Financial Quotient

What is duration?

WHAT DOES IT MEAN?

Duration, usually expressed as a number of years, measures how long an investor has to wait before the purchase of a bond is repaid through its regular coupon payments and the final face-value payment returned at maturity.

Calculating duration takes into account the bond's present value, yield, coupon and time to maturity.

Duration also serves as a gauge for the price sensitivity of a bond or a bond portfolio to a change in interest rates.

If interest rates change by 1 per cent, a bond's price would change by about 1 per cent in the opposite direction for each year of duration. For instance, for a bond with a five-year duration, a 1 per cent increase in interest rates would see a decrease in value by 5 per cent, and vice versa.

WHY IS IT IMPORTANT?

Duration is an important tool for bond investors when managing risk.
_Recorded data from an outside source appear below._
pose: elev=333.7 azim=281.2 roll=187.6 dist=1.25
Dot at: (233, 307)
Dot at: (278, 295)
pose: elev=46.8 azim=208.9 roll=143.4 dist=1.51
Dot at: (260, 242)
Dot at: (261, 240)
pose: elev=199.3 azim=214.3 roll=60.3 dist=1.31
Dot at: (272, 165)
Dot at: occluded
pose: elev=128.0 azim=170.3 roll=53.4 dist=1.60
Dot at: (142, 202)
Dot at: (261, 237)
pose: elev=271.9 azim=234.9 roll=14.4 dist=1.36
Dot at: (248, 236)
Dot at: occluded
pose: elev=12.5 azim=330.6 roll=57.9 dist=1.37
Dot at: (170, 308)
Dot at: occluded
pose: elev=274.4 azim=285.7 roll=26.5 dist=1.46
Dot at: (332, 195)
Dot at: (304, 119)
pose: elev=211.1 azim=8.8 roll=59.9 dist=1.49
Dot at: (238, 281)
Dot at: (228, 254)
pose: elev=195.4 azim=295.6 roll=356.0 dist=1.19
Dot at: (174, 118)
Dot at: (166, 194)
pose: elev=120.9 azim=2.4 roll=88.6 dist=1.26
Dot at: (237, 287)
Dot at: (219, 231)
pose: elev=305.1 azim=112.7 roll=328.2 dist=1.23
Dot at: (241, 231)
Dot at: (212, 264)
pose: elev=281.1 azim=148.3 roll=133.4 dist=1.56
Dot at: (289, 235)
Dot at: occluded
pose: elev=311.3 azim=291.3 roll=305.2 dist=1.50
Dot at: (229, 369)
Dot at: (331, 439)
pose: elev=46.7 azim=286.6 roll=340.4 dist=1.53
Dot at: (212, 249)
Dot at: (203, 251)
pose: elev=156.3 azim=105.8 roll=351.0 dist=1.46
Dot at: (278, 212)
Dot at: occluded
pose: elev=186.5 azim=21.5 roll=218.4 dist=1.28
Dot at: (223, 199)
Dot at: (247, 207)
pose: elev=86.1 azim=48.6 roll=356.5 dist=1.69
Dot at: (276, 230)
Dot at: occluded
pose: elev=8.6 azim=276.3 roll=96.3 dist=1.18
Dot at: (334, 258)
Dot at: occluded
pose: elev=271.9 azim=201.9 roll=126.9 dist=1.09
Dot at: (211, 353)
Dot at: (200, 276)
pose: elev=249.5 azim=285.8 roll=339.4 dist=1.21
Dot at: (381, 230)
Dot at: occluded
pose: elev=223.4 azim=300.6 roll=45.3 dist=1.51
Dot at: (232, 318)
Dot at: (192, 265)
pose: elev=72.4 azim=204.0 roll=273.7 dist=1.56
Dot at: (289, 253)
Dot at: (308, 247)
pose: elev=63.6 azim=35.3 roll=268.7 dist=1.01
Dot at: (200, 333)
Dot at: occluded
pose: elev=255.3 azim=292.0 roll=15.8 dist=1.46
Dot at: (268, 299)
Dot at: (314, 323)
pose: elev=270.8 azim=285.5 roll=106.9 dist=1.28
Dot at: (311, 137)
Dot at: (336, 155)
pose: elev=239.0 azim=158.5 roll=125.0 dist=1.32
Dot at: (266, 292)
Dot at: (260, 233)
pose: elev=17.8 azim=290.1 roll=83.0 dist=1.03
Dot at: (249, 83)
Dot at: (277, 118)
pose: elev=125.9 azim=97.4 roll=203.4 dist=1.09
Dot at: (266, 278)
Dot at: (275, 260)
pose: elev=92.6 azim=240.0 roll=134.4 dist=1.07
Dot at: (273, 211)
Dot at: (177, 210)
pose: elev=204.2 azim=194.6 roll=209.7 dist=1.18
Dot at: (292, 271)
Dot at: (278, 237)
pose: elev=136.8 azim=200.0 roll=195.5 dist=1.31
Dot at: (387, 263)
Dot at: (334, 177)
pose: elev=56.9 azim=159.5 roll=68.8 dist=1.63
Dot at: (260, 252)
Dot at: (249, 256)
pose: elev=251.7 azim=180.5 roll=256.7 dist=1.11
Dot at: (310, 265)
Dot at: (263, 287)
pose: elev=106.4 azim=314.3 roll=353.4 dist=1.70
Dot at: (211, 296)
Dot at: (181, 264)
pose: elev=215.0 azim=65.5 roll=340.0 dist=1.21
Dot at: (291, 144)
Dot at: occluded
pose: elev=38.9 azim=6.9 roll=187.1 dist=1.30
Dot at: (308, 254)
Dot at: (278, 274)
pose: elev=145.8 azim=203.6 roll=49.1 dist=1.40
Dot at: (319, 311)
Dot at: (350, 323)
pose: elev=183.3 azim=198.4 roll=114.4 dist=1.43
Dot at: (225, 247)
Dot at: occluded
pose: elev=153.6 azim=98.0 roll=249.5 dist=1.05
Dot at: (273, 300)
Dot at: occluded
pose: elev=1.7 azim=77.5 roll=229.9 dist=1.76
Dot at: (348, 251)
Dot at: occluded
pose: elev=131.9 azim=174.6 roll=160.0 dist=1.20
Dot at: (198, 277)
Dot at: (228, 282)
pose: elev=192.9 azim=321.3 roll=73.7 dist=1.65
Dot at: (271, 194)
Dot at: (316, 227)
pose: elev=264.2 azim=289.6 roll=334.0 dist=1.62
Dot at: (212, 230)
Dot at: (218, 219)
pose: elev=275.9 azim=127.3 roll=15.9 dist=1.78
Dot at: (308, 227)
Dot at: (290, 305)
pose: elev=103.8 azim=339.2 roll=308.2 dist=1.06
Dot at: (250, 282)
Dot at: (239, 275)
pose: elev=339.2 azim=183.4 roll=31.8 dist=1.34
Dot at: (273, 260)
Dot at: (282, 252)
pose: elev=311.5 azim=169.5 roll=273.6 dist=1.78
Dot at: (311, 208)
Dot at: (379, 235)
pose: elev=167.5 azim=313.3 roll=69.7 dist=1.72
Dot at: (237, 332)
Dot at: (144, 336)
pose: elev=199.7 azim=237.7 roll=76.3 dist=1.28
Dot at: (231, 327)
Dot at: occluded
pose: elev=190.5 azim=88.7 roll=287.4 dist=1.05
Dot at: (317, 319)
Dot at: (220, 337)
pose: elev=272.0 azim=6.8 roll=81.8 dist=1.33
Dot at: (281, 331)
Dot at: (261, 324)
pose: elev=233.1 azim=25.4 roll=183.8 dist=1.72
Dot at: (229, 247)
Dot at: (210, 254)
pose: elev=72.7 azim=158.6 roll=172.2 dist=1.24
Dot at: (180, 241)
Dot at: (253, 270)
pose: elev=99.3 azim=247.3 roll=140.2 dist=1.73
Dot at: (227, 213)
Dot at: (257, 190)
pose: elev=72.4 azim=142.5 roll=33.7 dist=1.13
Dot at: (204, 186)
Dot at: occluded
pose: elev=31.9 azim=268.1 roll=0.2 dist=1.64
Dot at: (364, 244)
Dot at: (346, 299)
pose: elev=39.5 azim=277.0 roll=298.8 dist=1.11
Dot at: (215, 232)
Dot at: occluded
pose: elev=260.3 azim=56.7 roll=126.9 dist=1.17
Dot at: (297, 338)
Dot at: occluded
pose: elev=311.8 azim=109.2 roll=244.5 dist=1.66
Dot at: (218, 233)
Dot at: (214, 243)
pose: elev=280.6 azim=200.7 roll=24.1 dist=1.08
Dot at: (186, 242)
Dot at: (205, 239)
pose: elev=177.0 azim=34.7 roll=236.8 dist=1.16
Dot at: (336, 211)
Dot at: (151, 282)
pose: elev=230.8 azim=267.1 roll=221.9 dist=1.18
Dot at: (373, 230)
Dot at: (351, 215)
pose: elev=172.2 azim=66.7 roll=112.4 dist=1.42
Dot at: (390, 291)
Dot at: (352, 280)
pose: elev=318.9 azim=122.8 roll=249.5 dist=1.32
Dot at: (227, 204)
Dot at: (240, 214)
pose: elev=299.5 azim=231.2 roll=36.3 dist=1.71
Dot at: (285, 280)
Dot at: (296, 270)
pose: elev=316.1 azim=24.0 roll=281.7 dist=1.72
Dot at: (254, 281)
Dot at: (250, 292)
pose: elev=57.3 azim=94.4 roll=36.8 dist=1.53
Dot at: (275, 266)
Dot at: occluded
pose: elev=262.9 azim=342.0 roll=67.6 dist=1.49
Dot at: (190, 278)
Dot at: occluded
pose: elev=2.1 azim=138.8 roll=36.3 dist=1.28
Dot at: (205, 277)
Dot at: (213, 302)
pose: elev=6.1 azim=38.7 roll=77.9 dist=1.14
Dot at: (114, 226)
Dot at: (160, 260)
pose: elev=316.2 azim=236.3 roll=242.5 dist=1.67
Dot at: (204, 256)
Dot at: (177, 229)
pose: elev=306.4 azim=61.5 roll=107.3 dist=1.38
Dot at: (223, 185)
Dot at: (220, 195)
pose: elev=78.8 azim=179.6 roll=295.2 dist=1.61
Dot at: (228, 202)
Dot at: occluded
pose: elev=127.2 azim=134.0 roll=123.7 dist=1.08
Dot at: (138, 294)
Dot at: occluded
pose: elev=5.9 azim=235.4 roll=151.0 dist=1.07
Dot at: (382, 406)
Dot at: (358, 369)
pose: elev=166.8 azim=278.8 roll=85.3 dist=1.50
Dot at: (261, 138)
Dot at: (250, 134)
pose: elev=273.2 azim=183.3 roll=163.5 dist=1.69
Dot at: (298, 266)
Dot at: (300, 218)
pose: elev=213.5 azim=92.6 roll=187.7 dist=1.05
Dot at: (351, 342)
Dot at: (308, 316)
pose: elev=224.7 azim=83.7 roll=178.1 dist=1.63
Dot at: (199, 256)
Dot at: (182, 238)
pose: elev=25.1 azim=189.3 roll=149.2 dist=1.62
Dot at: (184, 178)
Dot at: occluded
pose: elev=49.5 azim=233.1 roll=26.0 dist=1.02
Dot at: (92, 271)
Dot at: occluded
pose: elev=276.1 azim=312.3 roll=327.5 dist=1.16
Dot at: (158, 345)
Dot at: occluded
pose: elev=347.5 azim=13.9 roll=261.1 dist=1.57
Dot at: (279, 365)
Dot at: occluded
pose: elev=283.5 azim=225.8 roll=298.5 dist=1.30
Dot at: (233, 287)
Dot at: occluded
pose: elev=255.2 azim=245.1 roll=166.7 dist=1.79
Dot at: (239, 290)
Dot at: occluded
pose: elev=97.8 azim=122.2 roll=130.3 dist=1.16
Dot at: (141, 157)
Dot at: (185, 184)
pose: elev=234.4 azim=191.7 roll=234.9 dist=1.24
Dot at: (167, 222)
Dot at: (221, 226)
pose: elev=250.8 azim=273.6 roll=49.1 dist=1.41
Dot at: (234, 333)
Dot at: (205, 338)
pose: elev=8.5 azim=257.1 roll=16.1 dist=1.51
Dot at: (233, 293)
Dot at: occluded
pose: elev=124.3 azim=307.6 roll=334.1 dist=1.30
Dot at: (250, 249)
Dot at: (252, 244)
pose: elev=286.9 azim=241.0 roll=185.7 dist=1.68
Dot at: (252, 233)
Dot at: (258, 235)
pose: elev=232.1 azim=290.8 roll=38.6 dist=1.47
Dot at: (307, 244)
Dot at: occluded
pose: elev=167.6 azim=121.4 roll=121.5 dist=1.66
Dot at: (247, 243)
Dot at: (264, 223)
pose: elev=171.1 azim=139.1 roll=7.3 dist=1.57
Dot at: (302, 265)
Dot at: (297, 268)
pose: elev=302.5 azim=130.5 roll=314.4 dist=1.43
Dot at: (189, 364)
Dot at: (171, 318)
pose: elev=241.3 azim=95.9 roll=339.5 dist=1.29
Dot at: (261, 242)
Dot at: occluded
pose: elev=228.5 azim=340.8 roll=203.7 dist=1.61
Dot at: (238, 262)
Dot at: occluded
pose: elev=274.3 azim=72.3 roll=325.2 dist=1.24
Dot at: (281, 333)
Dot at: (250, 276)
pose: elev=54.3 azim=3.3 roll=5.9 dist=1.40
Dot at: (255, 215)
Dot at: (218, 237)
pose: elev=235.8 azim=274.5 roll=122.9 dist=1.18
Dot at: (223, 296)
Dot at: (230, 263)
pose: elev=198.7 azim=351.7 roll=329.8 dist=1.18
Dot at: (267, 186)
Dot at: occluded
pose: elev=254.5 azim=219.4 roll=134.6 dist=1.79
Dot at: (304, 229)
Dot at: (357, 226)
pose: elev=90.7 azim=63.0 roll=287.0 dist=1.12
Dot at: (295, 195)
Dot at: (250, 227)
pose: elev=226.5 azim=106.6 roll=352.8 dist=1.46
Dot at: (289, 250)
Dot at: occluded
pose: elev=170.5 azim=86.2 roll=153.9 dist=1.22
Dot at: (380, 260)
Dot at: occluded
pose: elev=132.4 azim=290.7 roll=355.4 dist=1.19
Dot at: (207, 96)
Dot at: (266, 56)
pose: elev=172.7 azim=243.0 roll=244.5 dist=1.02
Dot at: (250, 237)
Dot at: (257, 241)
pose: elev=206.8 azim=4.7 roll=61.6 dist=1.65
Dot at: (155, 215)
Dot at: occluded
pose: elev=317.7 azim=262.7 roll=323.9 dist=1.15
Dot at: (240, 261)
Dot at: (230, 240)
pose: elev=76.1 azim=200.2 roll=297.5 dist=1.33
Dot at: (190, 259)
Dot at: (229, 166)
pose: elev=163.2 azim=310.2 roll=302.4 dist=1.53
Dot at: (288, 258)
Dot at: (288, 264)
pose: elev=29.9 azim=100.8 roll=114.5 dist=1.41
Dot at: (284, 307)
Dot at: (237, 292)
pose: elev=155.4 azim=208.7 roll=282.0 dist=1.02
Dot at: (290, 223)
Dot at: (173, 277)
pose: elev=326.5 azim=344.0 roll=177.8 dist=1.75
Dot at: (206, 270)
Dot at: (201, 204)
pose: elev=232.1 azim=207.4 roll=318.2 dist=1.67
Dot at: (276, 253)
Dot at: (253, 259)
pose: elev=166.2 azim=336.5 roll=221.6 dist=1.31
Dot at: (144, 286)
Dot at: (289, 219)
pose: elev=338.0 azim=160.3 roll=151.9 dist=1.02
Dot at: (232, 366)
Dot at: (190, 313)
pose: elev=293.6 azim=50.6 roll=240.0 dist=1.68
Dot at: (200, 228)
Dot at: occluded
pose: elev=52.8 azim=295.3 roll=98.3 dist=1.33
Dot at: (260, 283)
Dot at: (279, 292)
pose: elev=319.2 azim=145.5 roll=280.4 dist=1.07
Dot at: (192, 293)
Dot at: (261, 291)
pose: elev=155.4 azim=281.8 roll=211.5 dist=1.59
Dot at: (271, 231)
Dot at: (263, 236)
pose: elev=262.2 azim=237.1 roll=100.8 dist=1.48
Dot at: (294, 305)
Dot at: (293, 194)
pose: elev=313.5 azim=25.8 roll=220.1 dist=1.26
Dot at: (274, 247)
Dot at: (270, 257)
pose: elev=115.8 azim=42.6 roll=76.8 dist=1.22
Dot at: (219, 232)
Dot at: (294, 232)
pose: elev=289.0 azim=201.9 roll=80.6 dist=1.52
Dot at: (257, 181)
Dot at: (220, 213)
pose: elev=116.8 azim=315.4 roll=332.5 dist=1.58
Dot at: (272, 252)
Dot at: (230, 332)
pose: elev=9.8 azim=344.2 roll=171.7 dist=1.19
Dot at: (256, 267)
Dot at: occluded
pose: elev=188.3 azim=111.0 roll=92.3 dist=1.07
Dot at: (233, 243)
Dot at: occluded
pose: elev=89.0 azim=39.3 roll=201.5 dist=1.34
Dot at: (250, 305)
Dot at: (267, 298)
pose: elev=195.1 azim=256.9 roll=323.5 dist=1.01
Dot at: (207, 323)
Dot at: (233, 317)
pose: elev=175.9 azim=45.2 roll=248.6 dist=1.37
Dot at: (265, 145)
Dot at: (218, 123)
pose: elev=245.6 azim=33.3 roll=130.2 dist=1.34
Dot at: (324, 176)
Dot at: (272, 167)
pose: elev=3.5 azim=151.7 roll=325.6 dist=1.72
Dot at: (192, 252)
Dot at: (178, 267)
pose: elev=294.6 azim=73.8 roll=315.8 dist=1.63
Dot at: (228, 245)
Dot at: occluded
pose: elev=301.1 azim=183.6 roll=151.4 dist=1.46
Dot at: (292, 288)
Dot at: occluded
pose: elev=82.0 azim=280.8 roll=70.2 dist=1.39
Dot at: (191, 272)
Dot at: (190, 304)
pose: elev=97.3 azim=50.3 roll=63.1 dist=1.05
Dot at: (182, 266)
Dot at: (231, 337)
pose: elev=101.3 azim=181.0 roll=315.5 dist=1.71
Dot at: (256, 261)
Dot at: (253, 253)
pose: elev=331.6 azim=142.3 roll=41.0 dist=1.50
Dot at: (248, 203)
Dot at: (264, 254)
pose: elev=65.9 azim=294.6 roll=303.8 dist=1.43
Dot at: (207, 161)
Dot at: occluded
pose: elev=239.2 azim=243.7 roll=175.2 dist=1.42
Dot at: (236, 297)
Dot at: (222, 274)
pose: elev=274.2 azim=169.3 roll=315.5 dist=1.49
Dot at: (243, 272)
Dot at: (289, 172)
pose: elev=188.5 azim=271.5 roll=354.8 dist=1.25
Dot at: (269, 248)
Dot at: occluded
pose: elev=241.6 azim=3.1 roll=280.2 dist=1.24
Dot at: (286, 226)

Investors need to be aware of two main risks that can affect a bond's investment value: credit risk (default) and interest rate risk (rate fluctuations). The longer the duration, the more a bond's value increases or decreases because of interest rate changes, and the greater the interest rate risk or reward.

For example, if an investor expects interest rates to rise over a period of time, buying long-duration bonds would be less appealing as they would see a fall in bond price compared with shorter-duration bonds.

Calculating duration takes into account the bond's present value, yield, coupon and time to maturity.

IF YOU WANT TO USE THE TERM, JUST SAY:

To minimise interest rate risks when investing in a bond, one could seek to buy bonds with high coupon payments, a short term to maturity or a shorter duration, as that would make the bond or portfolio less sensitive to changes in interest rates.